PROBLEM DESCRIPTION:
Below are records with pictures in them. Output exactly the lines from the one with "How do I know what items are" through the one with "plan and prepare to seize it.", both included, and leave every picture out; give only those lines.

*** TASK DATA ***

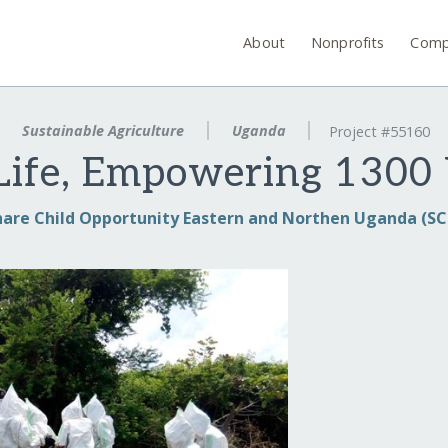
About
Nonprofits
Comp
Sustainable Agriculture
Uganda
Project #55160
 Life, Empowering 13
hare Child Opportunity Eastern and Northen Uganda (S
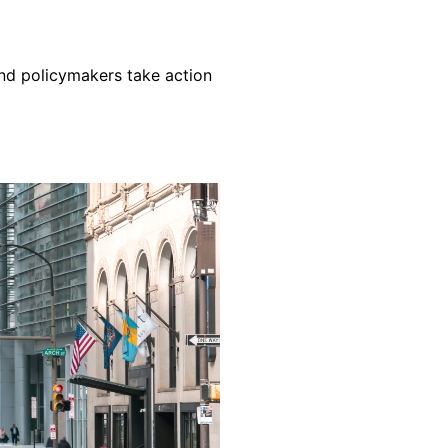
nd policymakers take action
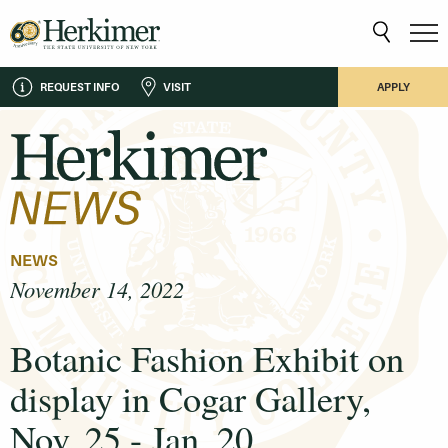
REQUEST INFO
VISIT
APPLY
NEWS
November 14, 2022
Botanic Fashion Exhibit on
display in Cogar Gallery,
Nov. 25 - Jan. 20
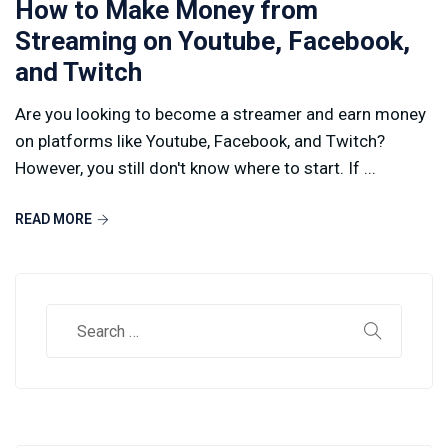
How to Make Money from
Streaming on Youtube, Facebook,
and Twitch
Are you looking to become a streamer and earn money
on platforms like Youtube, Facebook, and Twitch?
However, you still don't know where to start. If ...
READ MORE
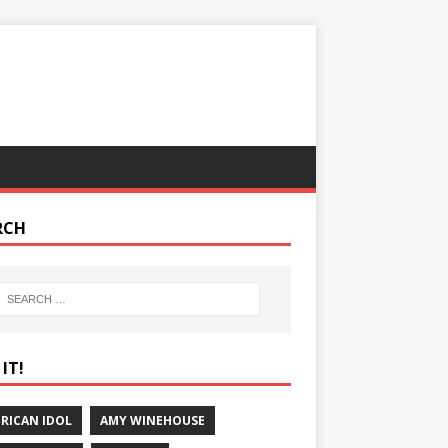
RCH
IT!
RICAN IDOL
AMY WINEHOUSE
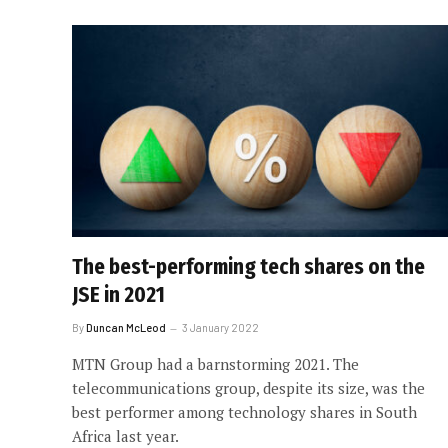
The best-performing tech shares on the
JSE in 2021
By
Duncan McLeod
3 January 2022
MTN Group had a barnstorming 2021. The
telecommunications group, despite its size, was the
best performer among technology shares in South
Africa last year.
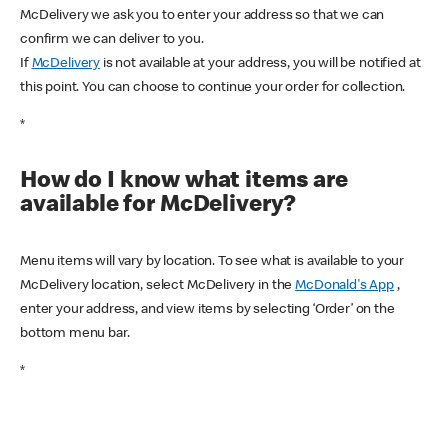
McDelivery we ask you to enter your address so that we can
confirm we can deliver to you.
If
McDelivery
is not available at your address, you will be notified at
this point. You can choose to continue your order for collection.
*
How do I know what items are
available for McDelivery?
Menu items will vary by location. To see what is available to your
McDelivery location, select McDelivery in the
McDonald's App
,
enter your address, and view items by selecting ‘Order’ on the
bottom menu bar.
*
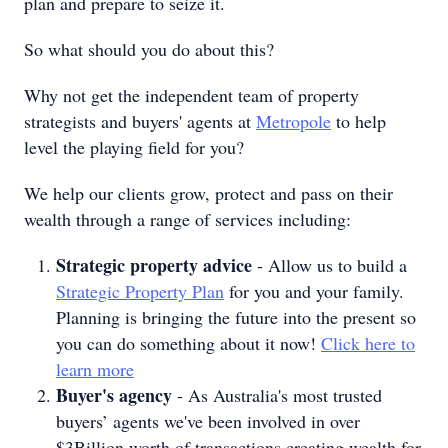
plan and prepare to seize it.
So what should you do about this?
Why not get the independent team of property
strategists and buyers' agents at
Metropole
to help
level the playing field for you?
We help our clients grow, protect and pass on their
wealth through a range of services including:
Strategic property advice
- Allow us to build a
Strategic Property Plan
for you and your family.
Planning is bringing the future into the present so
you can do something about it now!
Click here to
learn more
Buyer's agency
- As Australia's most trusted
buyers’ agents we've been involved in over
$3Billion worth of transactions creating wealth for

*** End of TASK DATA ***
*** TASK DATA ***

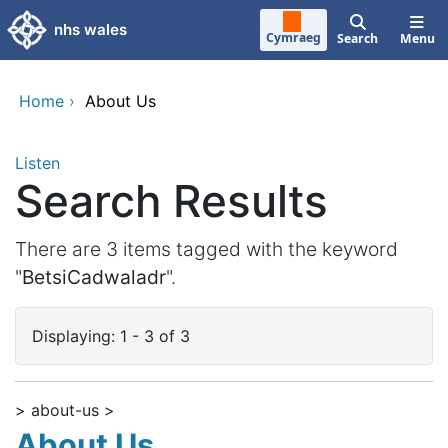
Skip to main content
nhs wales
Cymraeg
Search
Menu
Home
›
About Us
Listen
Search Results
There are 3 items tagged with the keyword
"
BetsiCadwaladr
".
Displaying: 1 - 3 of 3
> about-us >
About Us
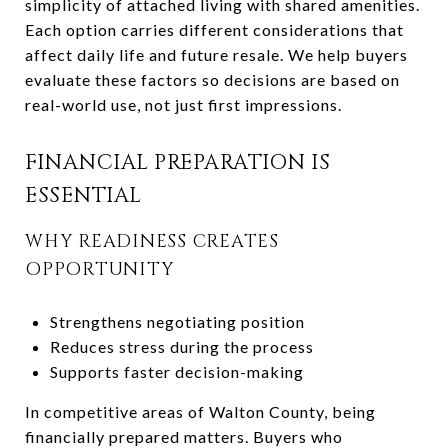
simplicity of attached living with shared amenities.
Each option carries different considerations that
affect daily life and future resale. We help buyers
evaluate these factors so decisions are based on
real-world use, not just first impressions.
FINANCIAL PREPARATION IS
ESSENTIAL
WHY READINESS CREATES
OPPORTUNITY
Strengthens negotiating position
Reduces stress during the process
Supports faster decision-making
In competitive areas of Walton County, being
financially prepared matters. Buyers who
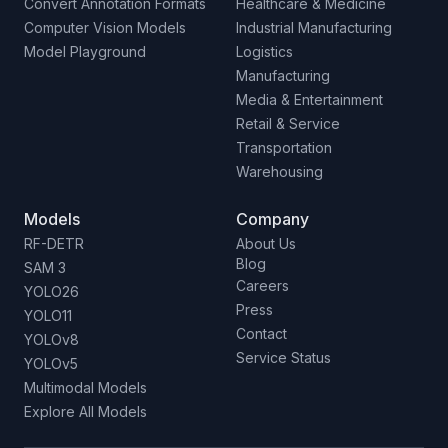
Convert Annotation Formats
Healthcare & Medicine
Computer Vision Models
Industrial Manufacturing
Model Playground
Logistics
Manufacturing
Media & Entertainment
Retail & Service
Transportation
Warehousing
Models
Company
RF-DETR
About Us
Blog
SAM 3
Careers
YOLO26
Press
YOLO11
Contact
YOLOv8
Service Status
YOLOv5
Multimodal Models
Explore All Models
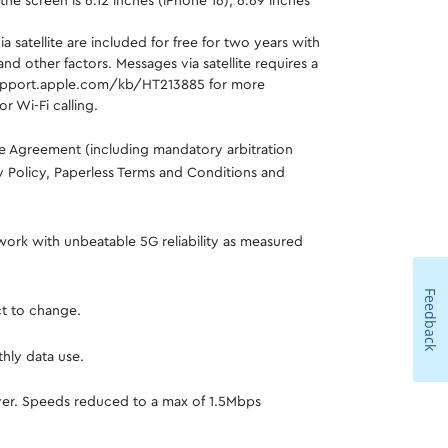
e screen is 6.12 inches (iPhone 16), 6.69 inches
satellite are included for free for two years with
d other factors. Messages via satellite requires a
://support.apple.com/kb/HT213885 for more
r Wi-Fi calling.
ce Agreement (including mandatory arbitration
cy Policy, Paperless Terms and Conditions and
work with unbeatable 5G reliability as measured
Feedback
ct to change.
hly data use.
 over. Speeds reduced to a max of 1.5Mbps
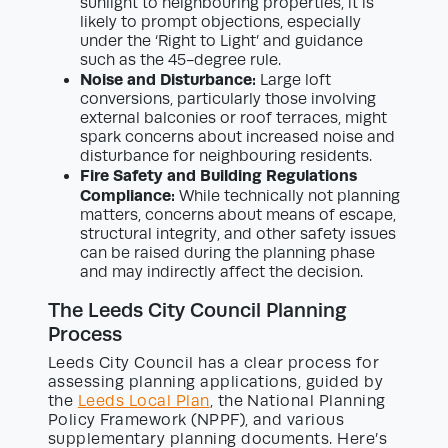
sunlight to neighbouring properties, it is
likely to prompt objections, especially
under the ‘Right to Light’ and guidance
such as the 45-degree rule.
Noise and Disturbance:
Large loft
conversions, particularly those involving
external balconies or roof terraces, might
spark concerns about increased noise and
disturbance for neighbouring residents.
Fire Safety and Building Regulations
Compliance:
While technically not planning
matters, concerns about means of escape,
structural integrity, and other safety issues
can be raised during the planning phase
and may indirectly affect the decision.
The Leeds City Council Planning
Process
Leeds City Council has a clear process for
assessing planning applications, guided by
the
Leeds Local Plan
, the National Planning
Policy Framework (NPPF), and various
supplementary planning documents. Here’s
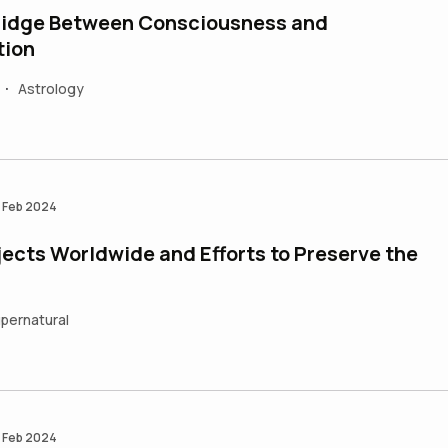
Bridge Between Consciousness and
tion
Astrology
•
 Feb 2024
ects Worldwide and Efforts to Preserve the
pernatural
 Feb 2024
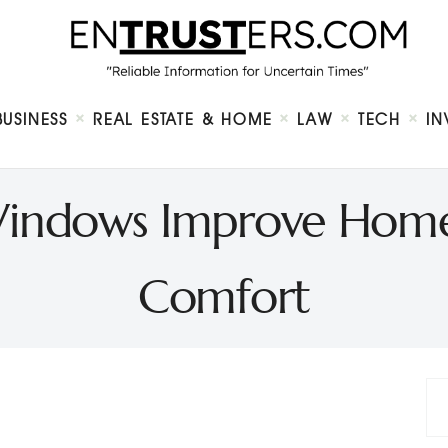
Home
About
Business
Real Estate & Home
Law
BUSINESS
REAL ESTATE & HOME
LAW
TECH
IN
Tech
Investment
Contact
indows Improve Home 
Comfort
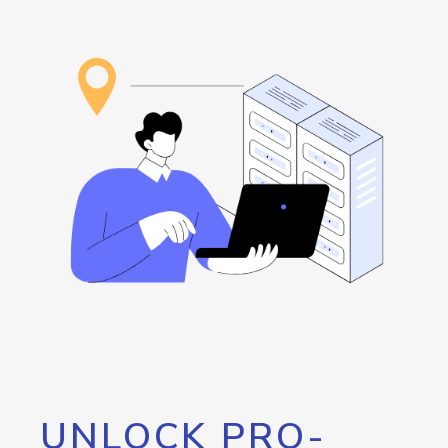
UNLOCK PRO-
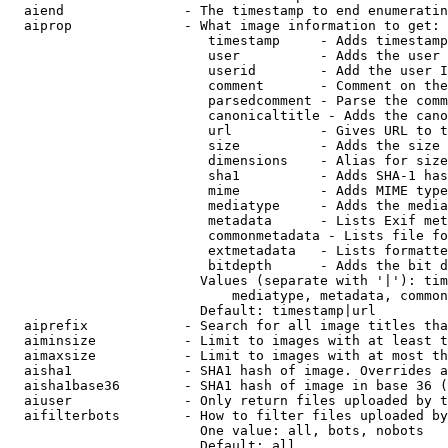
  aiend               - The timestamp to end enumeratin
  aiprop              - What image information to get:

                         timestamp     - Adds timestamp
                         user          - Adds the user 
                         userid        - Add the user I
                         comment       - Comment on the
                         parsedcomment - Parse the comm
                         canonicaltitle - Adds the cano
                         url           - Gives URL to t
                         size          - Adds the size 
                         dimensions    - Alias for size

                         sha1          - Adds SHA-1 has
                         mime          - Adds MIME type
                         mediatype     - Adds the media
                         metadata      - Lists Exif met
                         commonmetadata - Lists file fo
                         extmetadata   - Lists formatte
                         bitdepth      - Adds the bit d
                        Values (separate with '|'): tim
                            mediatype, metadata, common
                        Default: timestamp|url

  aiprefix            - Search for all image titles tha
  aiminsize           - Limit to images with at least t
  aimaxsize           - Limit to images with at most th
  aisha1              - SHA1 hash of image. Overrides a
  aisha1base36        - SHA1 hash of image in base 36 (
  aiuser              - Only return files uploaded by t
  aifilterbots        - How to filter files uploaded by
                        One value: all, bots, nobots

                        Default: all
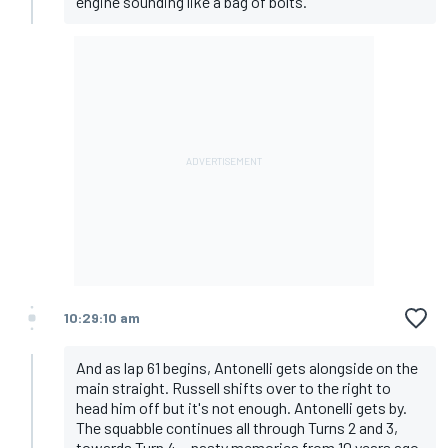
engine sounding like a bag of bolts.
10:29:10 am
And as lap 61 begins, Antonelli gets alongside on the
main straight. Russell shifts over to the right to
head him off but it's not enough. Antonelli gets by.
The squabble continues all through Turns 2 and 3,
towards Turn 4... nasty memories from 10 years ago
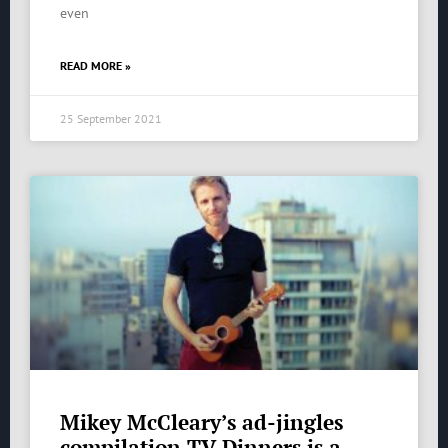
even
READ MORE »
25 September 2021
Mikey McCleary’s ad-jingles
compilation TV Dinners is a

*** End of TASK DATA ***
*** TASK DATA ***

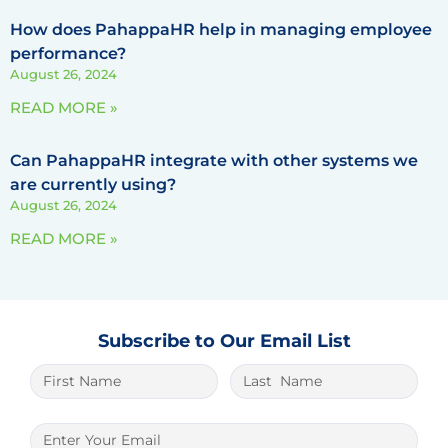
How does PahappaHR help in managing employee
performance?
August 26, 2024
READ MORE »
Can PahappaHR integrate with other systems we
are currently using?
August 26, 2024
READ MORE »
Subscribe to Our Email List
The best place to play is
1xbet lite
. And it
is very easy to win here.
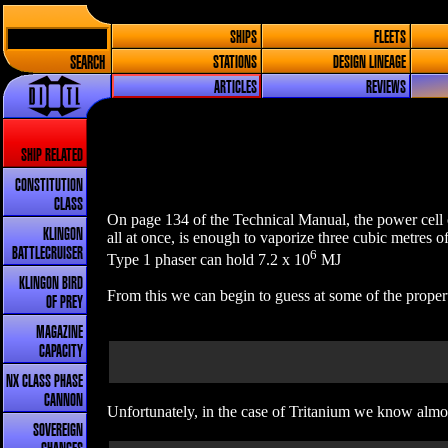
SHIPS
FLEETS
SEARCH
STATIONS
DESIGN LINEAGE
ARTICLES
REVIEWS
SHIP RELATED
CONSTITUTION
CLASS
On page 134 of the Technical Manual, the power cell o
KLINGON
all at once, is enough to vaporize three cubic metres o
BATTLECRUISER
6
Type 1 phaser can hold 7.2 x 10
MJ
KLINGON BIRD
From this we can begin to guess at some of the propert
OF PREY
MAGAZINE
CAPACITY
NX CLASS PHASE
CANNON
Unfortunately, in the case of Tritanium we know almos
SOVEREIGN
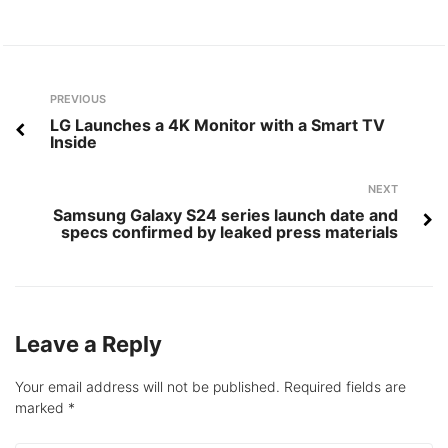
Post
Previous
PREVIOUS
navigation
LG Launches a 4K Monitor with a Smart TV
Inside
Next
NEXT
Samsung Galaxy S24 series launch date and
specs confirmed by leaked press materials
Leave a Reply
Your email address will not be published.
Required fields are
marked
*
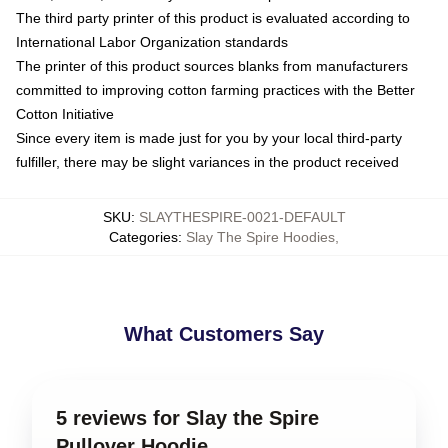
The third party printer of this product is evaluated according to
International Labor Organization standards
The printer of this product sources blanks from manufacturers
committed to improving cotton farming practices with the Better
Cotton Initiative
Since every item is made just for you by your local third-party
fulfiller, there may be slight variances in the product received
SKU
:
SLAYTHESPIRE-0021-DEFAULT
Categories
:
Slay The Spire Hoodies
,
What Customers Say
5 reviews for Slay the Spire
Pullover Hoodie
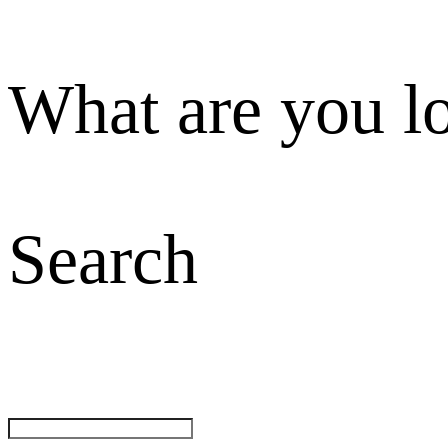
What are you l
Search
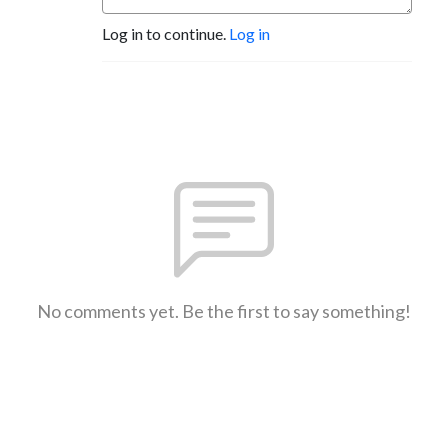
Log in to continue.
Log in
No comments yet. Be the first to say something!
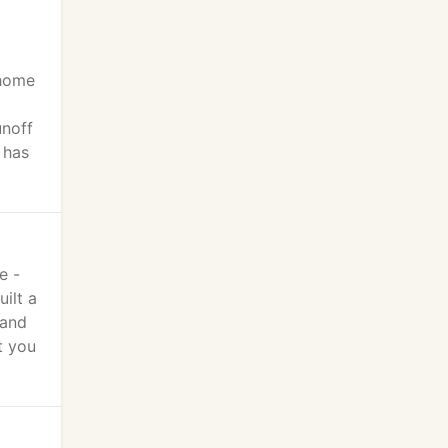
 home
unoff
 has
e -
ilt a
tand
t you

*** End of TASK DATA ***

TASK RESPONSE:
How do I know what items are
available for McDelivery?
Menu items will vary by location. To see what is available to your
McDelivery location, select McDelivery in the
McDonald's App
,
enter your address, and view items by selecting ‘Order’ on the
bottom menu bar.
*
plan and prepare to seize it.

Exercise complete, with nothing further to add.